Islam—seperti agama-agama yang lain—turun pada realita yang sarat dengan nilai dan budaya. Keduanya saling bergumul dan mempengaruhi, di satu sisi agama mempengaruhi budaya, di lain sisi, budaya mempengaruhi agama. Subordinasi budaya terhadap agama merupakan realitas "nilai tawar" agama terhadap realita, ataupun sebagai "karakter kondisional" agama. Karena agama yang tidak memiliki "nilai" dan "karakter" tersebut berkonsekuensi melakukan tafsir yang radikal.

Islam turun terhadap masyarakat yang telah memiliki nilai dan struktur sosial tersendiri. Masyarakat Arab Jahili yang patriarkhi cenderung meminggirkan peran dan posisi perempuan.
I
slam turun mereformasi—bukan merevolusi—pandangan bangsa Arab terhadap perempuan. Islam datang membawa misi kesetaraan antara laki-laki dan perempuan, masing-masing memiliki hak dan kewajiban yang sama. Kita bisa menilik dalil-dalil seperti hendaklah kita memperlakukan perempuan dengan baik (wa lahunna mitsl 'alayhinna bi al-ma'ruf), perempuan adalah saudara kandung laki-laki (al-nisâ' syaqâ'iq al-rijâl), dan beberapa dalil lainnya.

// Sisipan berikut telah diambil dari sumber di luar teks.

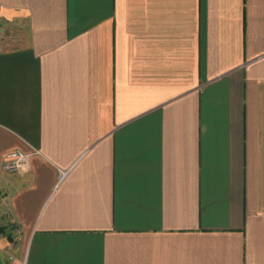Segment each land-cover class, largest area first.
<instances>
[{"label": "crops", "instance_id": "1", "mask_svg": "<svg viewBox=\"0 0 264 264\" xmlns=\"http://www.w3.org/2000/svg\"><path fill=\"white\" fill-rule=\"evenodd\" d=\"M0 264H264V0H0Z\"/></svg>", "mask_w": 264, "mask_h": 264}, {"label": "built area", "instance_id": "2", "mask_svg": "<svg viewBox=\"0 0 264 264\" xmlns=\"http://www.w3.org/2000/svg\"><path fill=\"white\" fill-rule=\"evenodd\" d=\"M28 157L29 154L20 149L9 150L4 155L3 168L10 172L25 169L28 164ZM66 172V169H59V180Z\"/></svg>", "mask_w": 264, "mask_h": 264}]
</instances>
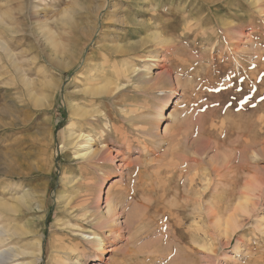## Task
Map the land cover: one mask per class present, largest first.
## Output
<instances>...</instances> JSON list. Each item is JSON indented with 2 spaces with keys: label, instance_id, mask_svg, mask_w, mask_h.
Segmentation results:
<instances>
[{
  "label": "rangeland",
  "instance_id": "obj_1",
  "mask_svg": "<svg viewBox=\"0 0 264 264\" xmlns=\"http://www.w3.org/2000/svg\"><path fill=\"white\" fill-rule=\"evenodd\" d=\"M263 78L264 0H0L1 264H264Z\"/></svg>",
  "mask_w": 264,
  "mask_h": 264
},
{
  "label": "bare ground",
  "instance_id": "obj_2",
  "mask_svg": "<svg viewBox=\"0 0 264 264\" xmlns=\"http://www.w3.org/2000/svg\"><path fill=\"white\" fill-rule=\"evenodd\" d=\"M209 2V0H206V2ZM258 1V0H257ZM159 2V1H158ZM160 4V3H159ZM103 5V4H102ZM147 5V4H146ZM204 5V4H203ZM210 5V4H209ZM223 5V4H222ZM154 6V5H153ZM166 6V5H165ZM206 7V6H205ZM214 7V6H213ZM188 8V7H187ZM220 8V7H219ZM163 9V8H162ZM165 9V8H164ZM208 9V8H207ZM153 11H155V10H153ZM213 11V10H212ZM215 11V10H214ZM213 11V12H214ZM219 11V10H218ZM208 12H209V9H208ZM156 13H158V12H156ZM99 14V13H98ZM215 14H216V12H215ZM151 15V14H150ZM157 15V14H156ZM187 16V15H186ZM181 17H183V16H181ZM216 17H217V15H216ZM170 18V17H169ZM186 18V17H185ZM189 18V17H188ZM201 17H199V19H200ZM210 18V17H209ZM208 18V19H209ZM94 19V18H93ZM193 19V18H192ZM202 19V18H201ZM247 19V18H246ZM187 20H189V19H187ZM215 20V19H214ZM164 21V20H163ZM184 21V20H183ZM182 21V22H183ZM202 21V20H201ZM206 21V20H205ZM216 21V20H215ZM180 22V21H179ZM181 22V23H182ZM198 22V21H197ZM197 22H196V24H197ZM224 23V22H223ZM129 24V23H128ZM186 24V23H185ZM188 24V23H187ZM183 25V24H182ZM189 25H191V24H189ZM157 26V25H156ZM156 26H154V25H151L150 23L148 24L147 23V25H146V29H145V31H147V30H150V31H153V33L152 34H154L153 36H152V38H150V37H145V38H141L139 41H137L136 42V45H134L133 46V44H125V45H123L124 47V51L122 52L123 54H124V52H125V54H129V53H136L135 52V49L136 48H134V47H142V46H144V45H146V44H151V41H153L155 38H159V37H162L163 38V32L161 31V30H159V31H157V32H155L156 30H155V28H156ZM179 26H180V24H179ZM205 26V25H204ZM178 27V26H177ZM185 27V26H184ZM220 27V26H219ZM183 28V27H182ZM214 28V27H213ZM217 28H218V26H217ZM178 29V28H177ZM189 29V28H188ZM187 29V30H188ZM227 29V28H226ZM169 30V29H168ZM199 30H201V29H199ZM213 30V29H212ZM229 30V29H228ZM178 31V30H177ZM189 31V30H188ZM214 31V30H213ZM225 31V30H224ZM139 32V31H138ZM141 32V31H140ZM181 32V31H180ZM179 32V33H180ZM183 32V31H182ZM205 32V31H204ZM145 33V32H144ZM143 33V34H144ZM150 33V32H149ZM221 33V32H220ZM145 34H147V33H145ZM144 34V35H145ZM198 34V33H197ZM201 34V33H200ZM132 35H134V34H132ZM168 35V34H167ZM195 35V34H194ZM222 35V34H221ZM149 36V35H148ZM200 36V35H199ZM93 37H94V35H93ZM167 38V37H166ZM165 38V39H166ZM169 38V37H168ZM168 38H167V40H168ZM93 39V38H92ZM165 39H163V40H165ZM202 39V38H201ZM215 39V38H214ZM217 39V38H216ZM199 41H200V39H199ZM160 42V41H159ZM169 43H170V41H169ZM198 43V42H197ZM157 44V43H156ZM173 44V43H172ZM158 45V44H157ZM156 45V46H157ZM166 45V44H165ZM119 46H120V43H119ZM118 46V47H119ZM184 46V45H183ZM169 47V46H168ZM212 47V46H211ZM122 48V47H121ZM150 48V47H149ZM144 49V48H143ZM174 49V48H173ZM120 50V49H119ZM145 50V49H144ZM148 50V49H147ZM146 50V51H147ZM110 51V50H109ZM169 52V51H168ZM175 53V52H174ZM166 54V53H165ZM180 54V53H179ZM181 54H182V52H181ZM161 56V55H160ZM166 56V55H165ZM181 56V55H180ZM182 57V56H181ZM144 58V57H143ZM164 58V57H163ZM167 58V57H166ZM171 58V57H170ZM177 59V58H176ZM175 61H177V60H175ZM154 62V61H153ZM178 62V61H177ZM141 63V62H140ZM174 63V62H173ZM179 63V62H178ZM175 64V63H174ZM184 64V63H183ZM168 65H169V63H168ZM147 67V66H146ZM176 68V67H175ZM180 68V67H179ZM100 69H101V67H100ZM181 69V68H180ZM124 70V69H123ZM172 70H173V68H172ZM177 71H178V69H177ZM176 71V72H177ZM182 71V70H181ZM127 72V71H126ZM170 73H171V69L170 68H168V69H166L165 71H163V72H161V73H159L156 77H152V81L151 82H148V84H147V89L148 90H152L156 85L155 84H161L160 86L161 87H164V88H167V89H169L168 87H170L171 86V84H172V82H170V80H169V77H170ZM134 74V73H133ZM138 74V73H137ZM193 76H194V74H193ZM117 77V76H116ZM154 78V79H153ZM176 79H177V77H175ZM113 79V78H112ZM171 79V78H170ZM262 79V78H261ZM264 79V78H263ZM179 80V79H178ZM150 81V80H149ZM89 82V81H88ZM130 82V81H129ZM145 82V81H144ZM177 82V81H176ZM187 82V81H186ZM100 83V82H99ZM175 85V84H174ZM178 85V84H177ZM181 85V84H180ZM95 87V86H94ZM118 87V86H117ZM174 88V87H173ZM111 89V88H110ZM90 90V89H89ZM155 90V89H154ZM90 94V93H89ZM107 94V93H106ZM109 94V93H108ZM94 95V94H93ZM120 95V94H119ZM105 101V100H104ZM117 102V101H116ZM255 115H256V113H255ZM254 115V116H255ZM92 117V116H91ZM107 117V116H106ZM104 119V118H103ZM250 119V118H249ZM249 119H248V122H249ZM218 121V120H217ZM244 121V120H243ZM247 121V120H246ZM111 122V121H110ZM254 122H255V120H254ZM260 122V121H259ZM243 123H245V122H243ZM250 123V122H249ZM253 123V122H252ZM251 123V124H252ZM254 124V123H253ZM248 125V124H247ZM244 127H245V125H244ZM95 128V127H94ZM258 129V128H257ZM63 130V129H62ZM62 130H61V132H62ZM90 130V129H89ZM164 130H165V128H164ZM244 131V130H243ZM245 132V131H244ZM126 133V132H125ZM243 133V132H242ZM263 133V132H262ZM60 134V133H59ZM122 134V133H121ZM246 134V133H245ZM62 135V134H61ZM82 135V134H81ZM89 135L90 134H88V135H82V137H84L85 139H86V141L88 142L89 140H91V137H89ZM256 136H257V134H256ZM72 137V136H71ZM78 137H80V135L78 136ZM250 137V136H249ZM257 138V137H256ZM207 139V138H206ZM82 140H84V139H82ZM177 140V139H176ZM252 140V139H251ZM75 141V140H74ZM135 141V140H134ZM92 142V141H91ZM250 143H251V141H250ZM259 143V142H258ZM257 143V144H258ZM252 144V143H251ZM174 145H176V143L174 144ZM253 145H255L254 143H253ZM241 146V145H240ZM251 146V145H250ZM254 147H256V145L254 146ZM75 148H76V154H78L77 156H79V157H86L87 158V156H89L90 155V153H92L91 151L93 150L90 146H87V145H81V144H75ZM264 148V147H263ZM203 149V148H202ZM260 149V148H259ZM148 150H150V149H148ZM147 150V151H148ZM201 151V150H200ZM260 151H262V150H260ZM260 151L258 152V154L260 153ZM104 152V151H103ZM150 152V151H149ZM145 153V152H144ZM263 153H264V151H263ZM167 154V153H166ZM176 154V153H175ZM97 155V154H96ZM174 155V154H173ZM257 155V154H256ZM92 156V155H91ZM94 156V155H93ZM168 156H169V154H168ZM178 156V155H177ZM177 156H176V158H177ZM96 157V156H95ZM225 157V156H224ZM229 157V156H228ZM92 158V157H91ZM99 158V157H98ZM236 158V157H235ZM101 159V158H100ZM162 159V158H161ZM230 159V158H229ZM170 160V159H169ZM181 160V159H180ZM183 160V159H182ZM231 160V159H230ZM188 161V160H187ZM196 161V160H195ZM88 162V161H87ZM179 162H181V161H179ZM197 163H199L198 161H196ZM210 162V161H209ZM208 162V163H209ZM232 162V161H231ZM249 162V161H248ZM157 163V162H156ZM160 163V162H159ZM176 163V162H175ZM183 163V162H182ZM188 163V162H187ZM195 163V162H194ZM211 163V162H210ZM230 163V162H229ZM177 164H178V162H177ZM181 164V163H180ZM221 164V163H220ZM156 165V164H155ZM172 165H174V164H172ZM188 166H189V168H190V166H192V165H189V163L187 164ZM225 166L227 165V164H224ZM183 166V165H182ZM210 166V165H209ZM209 166H207V168L209 167ZM241 167L240 168H242L243 166L242 165H240ZM176 167V166H175ZM154 168H155V166H154ZM170 168V167H169ZM174 168V167H173ZM186 168H188L187 166H186ZM210 168V167H209ZM224 168V167H223ZM226 168V167H225ZM237 169V168H236ZM187 170H189V169H187ZM192 170V169H191ZM221 170H223V169H221ZM229 170V169H228ZM227 170V171H228ZM207 171H209V169L207 170ZM211 171V170H210ZM209 171V172H210ZM230 171V170H229ZM171 172V171H170ZM212 172V171H211ZM226 171H224V173H225ZM168 173V172H167ZM191 173V172H190ZM207 173V172H206ZM227 174H228V172H226ZM225 173V179H229V178H226V177H228V175ZM231 173H233L232 172V170H231ZM212 174V173H211ZM223 174V173H222ZM169 175V174H168ZM186 175H187V173H186ZM214 175V174H213ZM224 175V174H223ZM222 175V176H223ZM227 175V176H226ZM235 175V174H234ZM181 176V175H180ZM196 176V175H195ZM198 176V175H197ZM214 176H216V174L214 175ZM241 176V175H240ZM175 177V176H174ZM192 177V176H191ZM194 177V176H193ZM199 177V176H198ZM231 177H233V176H231ZM230 177V178H231ZM201 178V177H200ZM212 178H213V176H212ZM221 178V177H220ZM252 178V177H251ZM186 179H188L187 177H186ZM204 179V178H203ZM214 179V178H213ZM212 179V180H213ZM225 179H224V181H225ZM233 179H234V177H233ZM249 179V178H248ZM247 179V180H248ZM145 180V179H144ZM193 180H195V179H193ZM198 180V179H197ZM202 180V179H201ZM211 180V183H214L213 181ZM257 180V179H256ZM202 181H204V180H202ZM210 181V180H209ZM219 181H220V179H219ZM222 181V180H221ZM227 181H229V180H227ZM234 181V180H233ZM183 182H185V180L183 181ZM199 182V181H198ZM194 183H196V182H194ZM204 182H202V184H203ZM209 182H207V184H208ZM227 183V182H226ZM231 183V182H230ZM235 183V182H234ZM171 184V183H170ZM188 184V183H187ZM200 184V183H199ZM189 185V184H188ZM193 185V184H192ZM214 185H215V183H214ZM229 185H231V184H229ZM228 185V187H230ZM233 185H235V184H233ZM249 185H253V184H249ZM248 185V186H249ZM205 186V185H204ZM212 185H210V187H211ZM187 187V186H186ZM196 187H197V185H196ZM213 187V186H212ZM212 187H211V189H212ZM236 187V186H235ZM253 187V186H252ZM252 187H251V189H252ZM195 188V187H194ZM232 188H234V186H232L231 187V189ZM208 189H210V188H208ZM228 189V188H227ZM249 189V188H248ZM254 189H256V188H254ZM145 190V189H144ZM148 190V189H147ZM173 190V189H172ZM189 190V189H188ZM198 190V189H197ZM232 190H234V189H232ZM253 190V189H252ZM150 191V190H149ZM199 191V190H198ZM209 191V190H208ZM221 191V190H220ZM224 191H226V190H224ZM229 191V190H228ZM227 191V192H228ZM251 191V190H250ZM253 191H255V190H253ZM236 191H234L233 192V194L235 193ZM186 193H187V191H186ZM190 193V192H189ZM194 193V192H193ZM192 193V194H193ZM196 193V192H195ZM205 193V192H204ZM203 193V194H204ZM170 194V193H169ZM191 193H190V195H192ZM232 194V193H231ZM230 194V195H231ZM80 195V194H79ZM181 195V194H180ZM187 195H188V193H187ZM196 195V194H195ZM202 195V194H201ZM206 196H207V194H205ZM227 194L225 193V195L224 196H226ZM198 196H200V194L198 195ZM198 196H196L197 198H198ZM223 195H221V197H222ZM228 196H229V193H228ZM180 197V196H179ZM186 197H188V196H186ZM227 197V196H226ZM226 197H225V199H226ZM116 198V197H115ZM191 198V197H190ZM202 198H205V197H203L202 196ZM218 198V197H217ZM193 199H195L194 198V196H193ZM231 199V198H230ZM237 199V198H236ZM17 200V199H16ZM115 200V199H114ZM212 200V199H211ZM209 201V204H210V202H212V201ZM228 200V199H227ZM176 201V200H175ZM182 201H184V200H182ZM188 201H190V200H188ZM195 201H196V199H195ZM194 201V202H195ZM205 201V200H204ZM113 202V200L111 201L110 199H108V198H106L105 197V203H106V205H105V211L104 212H101V213H99L100 215V219H99V221H98V223H97V227H95V228H99V229H104V228H110L111 230H112V228L113 229H115L116 228V226L118 225V224H115V222H117L116 221V218L118 217V211H117V202H119V203H121L120 205H121V207H122V209H123V202H122V198H120L119 200H116V201H114V202H116V204L115 203H112ZM127 202V201H126ZM161 202V201H160ZM193 202V204L195 205V203L197 202H195L194 203ZM154 203H155V200H154ZM166 203V202H165ZM183 203H185V201L183 202ZM199 203V201L197 202V204ZM227 203H229V202H227ZM150 204V203H149ZM157 203H155V205H156ZM186 204V203H185ZM207 204V203H206ZM221 204V203H220ZM240 204V203H239ZM239 204H238V207H239ZM65 205V204H64ZM200 205V204H199ZM218 205V204H217ZM216 205V206H217ZM224 204L222 203V205H220V206H217V207H219L220 208V210H222L223 208H222V206H223ZM241 205V204H240ZM10 206V205H9ZM177 206V205H176ZM182 206V205H181ZM190 206V205H189ZM207 206V205H206ZM174 207V206H173ZM183 207V206H182ZM201 207V206H200ZM214 207H215V205H214ZM226 207V206H225ZM10 208V207H9ZM14 208V207H13ZM184 208V207H183ZM199 208V207H198ZM204 208H205V205H204ZM206 208H208V206L206 207ZM205 208V209H206ZM209 208H210V206H209ZM222 208V209H221ZM228 208V207H227ZM186 209V208H185ZM200 209V208H199ZM199 209H197V210H199ZM203 209V208H202ZM202 209H200L202 212H203V210ZM226 209V208H225ZM119 210V209H118ZM193 210V209H192ZM228 210V209H227ZM84 211V210H83ZM208 211V210H207ZM215 211V210H214ZM219 211V210H218ZM236 211V210H235ZM87 212V211H86ZM120 212V211H119ZM121 212H122V210H121ZM134 212V211H133ZM133 212H129L126 216H127V218L125 219L126 220V222H125V226H128V225H126V224H128V223H130V220L132 221V219H133V217H134V215H133ZM175 212V211H174ZM201 212V213H202ZM205 212V215H206V210L204 211ZM216 212V211H215ZM163 213V212H162ZM170 213V212H169ZM186 213V212H185ZM194 213V212H193ZM197 213V212H196ZM220 213V212H219ZM218 212H217V215L219 214ZM222 213H224V212H221V214H219L218 216H219V218H220V216L222 215ZM120 214H122V213H120ZM166 214V213H165ZM179 214V213H178ZM182 214H184V213H182ZM187 214L188 213H186V216H187ZM192 214V213H191ZM202 214H204V213H202ZM230 214H231V212H230ZM235 214V213H234ZM83 215V214H82ZM138 215V214H137ZM200 215V214H199ZM98 216V215H97ZM125 216V217H126ZM140 216V215H139ZM186 216H184V217H186ZM202 216H204V215H202ZM95 217V216H94ZM93 217V218H94ZM136 217H138V216H136ZM154 217V216H153ZM227 217H229V216H227ZM81 218V217H80ZM164 218V217H163ZM167 218V217H166ZM174 218V217H173ZM188 218V217H187ZM186 218V219H187ZM203 219H206V217L204 218V217H202ZM209 218V217H208ZM222 218H223V216H222ZM79 219V218H78ZM137 219V218H136ZM186 219H185V221H186ZM191 219H193V218H191ZM210 219H212V217L210 218ZM223 219H226V218H223ZM165 220H167V219H165ZM188 220H189V218H188ZM219 220V219H218ZM228 220V219H227ZM234 220V219H233ZM232 220V221H233ZM81 221V220H80ZM194 221V220H193ZM211 221V220H210ZM140 222V221H139ZM138 222V223H139ZM167 222V221H166ZM165 222V223H166ZM182 222H183V220H182V218H177L176 217V220H175V225L180 229V227H181V229H182V226H181V224H182ZM189 222V221H188ZM223 222H224V220H223ZM223 222H221V224L223 223ZM228 222H230V221H228ZM133 223V222H132ZM190 223V222H189ZM196 223V222H195ZM226 223V222H225ZM172 224V223H171ZM171 224H170V226H171ZM187 224V223H186ZM228 224V223H227ZM235 224V223H234ZM94 225V224H93ZM131 225V224H130ZM173 225V224H172ZM184 225V224H183ZM229 225V224H228ZM232 224H230V226H231ZM234 226V225H233ZM119 227V226H118ZM121 227V226H120ZM129 227V226H128ZM192 227V226H191ZM194 227V226H193ZM225 227V226H224ZM234 228H235V226H234ZM234 228H232V229H234ZM224 229V228H223ZM228 229H229V226H228ZM231 229V230H232ZM170 230H172V229H170ZM237 230V229H236ZM180 232H181V230H179ZM223 231V230H222ZM115 232V231H114ZM233 232V231H232ZM235 232V231H234ZM2 233V231L0 230V234ZM10 233V232H9ZM102 233V232H101ZM170 233V232H169ZM169 233H168V235H169ZM182 233V232H181ZM188 233V232H187ZM192 233V232H191ZM195 233V232H194ZM222 233H224V232H222ZM240 233V232H239ZM238 233V234H239ZM4 234V233H3ZM2 234V235H3ZM172 234V233H171ZM170 234V235H171ZM177 234V233H176ZM226 234V233H225ZM229 234V233H228ZM10 235V234H9ZM9 235H8V237H9ZM85 235H87L86 237H84L85 239H87L88 240V242L90 241V243L92 244H95L96 246H95V248H96V252L94 253L95 255H97L98 257H99V255H102L103 253H105L106 252V249H105V241H104V237H101V236H99L98 234H90V235H88V234H85ZM171 236H173V235H171ZM179 236H180V234H179ZM183 235L181 234V237H182ZM225 236V235H224ZM169 237V236H168ZM175 238V237H174ZM231 238V237H230ZM8 240V239H7ZM180 240V239H179ZM182 240V239H181ZM61 242H63V241H59L58 242V244L56 245V247L58 248V247H61L60 246V244H61ZM75 243H77V242H75ZM65 244V243H64ZM75 245V244H74ZM67 246V245H66ZM65 246V247H66ZM90 246V245H89ZM39 247V246H38ZM68 247H69V245H68ZM93 247V246H92ZM11 248V247H10ZM14 250H9L8 249V251L6 252V255L5 256H2V254L4 255V253H3V251L0 249V264L4 261V260H6V259H8V258H10V259H12L13 258V261H14V258L16 259V257H18L19 255H22V256H25V254L27 253V251H23L22 249L21 250H19L17 247L16 248H13ZM63 249H64V247H63ZM91 249V248H90ZM93 249V248H92ZM3 250H5V249H3ZM62 250V249H61ZM41 251V250H40ZM72 251V253H73V255H76L77 257H84L85 255H87L88 253H86L87 252V249H86V247H84V248H81L80 247V245H77L76 244V246H75V248H74V250H70V252ZM89 251V250H88ZM38 253V252H37ZM91 253V252H90ZM40 254V253H39ZM30 255V254H29ZM21 257V256H20ZM26 257V256H25ZM102 257V256H101ZM24 258V257H23ZM9 259V260H10ZM18 259V258H17ZM41 259V256L40 257H35L34 259H30L29 261H28V263L27 264H37L38 263V261ZM100 259V258H99ZM9 260H6V261H9ZM19 260V259H18ZM19 264V263H18ZM60 264H61V261H60Z\"/></svg>",
  "mask_w": 264,
  "mask_h": 264
}]
</instances>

 Ajaran Islam yang berjiwa egaliter ini membentur "dinding-dinding keangkuhan" bangsa Arab. Bagaimanapun juga Islam adalah ajaran yang lembut, ramah dan kompromistis—jika bukan masalah akidah. Pembangkangan bangsa Arab—khususnya—dalam masalah perempuan dihadapi dengan sikap yang arif dan dewasa. Islam memilih bahaya (mafsadah) yang lebih kecil daripada bahaya yang lebih besar. Dan "kompromi" Islam terhadap budaya Arab bisa dipahami sebagai solusi alternatif dari pemilihan dua mafsadah tadi. 

 Diriwayatkan seorang perempuan mengadu kepada Rasulullah ditampar suaminya. Rasulullah menyuruh perempuan tersebut membalas tamparan sang suami sebagai realisasi ayat qishbsh al-Quran anna al-nafs bi al-nafs wa al-'ayna bi al-'ayn..., (jiwa dibalas jiwa, mata dibalas mata..) sekaligus bukti kesetaraan antara laki-laki dan perempuan. Dan masyarakat Arab pun bereaksi keras, bagaimana mungkin perempuan yang sebelumnya tidak dihargai sama sekali, tiba-tiba diperbolehkan membalas perlakuan sama terhadap laki-laki? Sebagai "kompromi" turun ayat, al-rijâl qawwâmûn 'alâ al-nisâ' (laki-laki lebih berkuasa atas perempuan).

Kita bisa menjumpai beberapa teks agama yang memiliki nuansa "kompromistis" dan "kondisional" seperti di atas, seperti ayat-ayat perang, perbudakan, poligami, dan lain sebagainya. Bagi pihak-pihak yang tidak mengerti konteks sosio-historis ayat-ayat "kompromistis" tadi, al-Quran bisa dituding -seperti yang saya tulis di depan makalah ini- "inkonsisten". Padahal kalau kita memahami konteksnya dengan seksama, keberadaan ayat-ayat tersebut bisa dilenturkan (ma‘fû 'anhu).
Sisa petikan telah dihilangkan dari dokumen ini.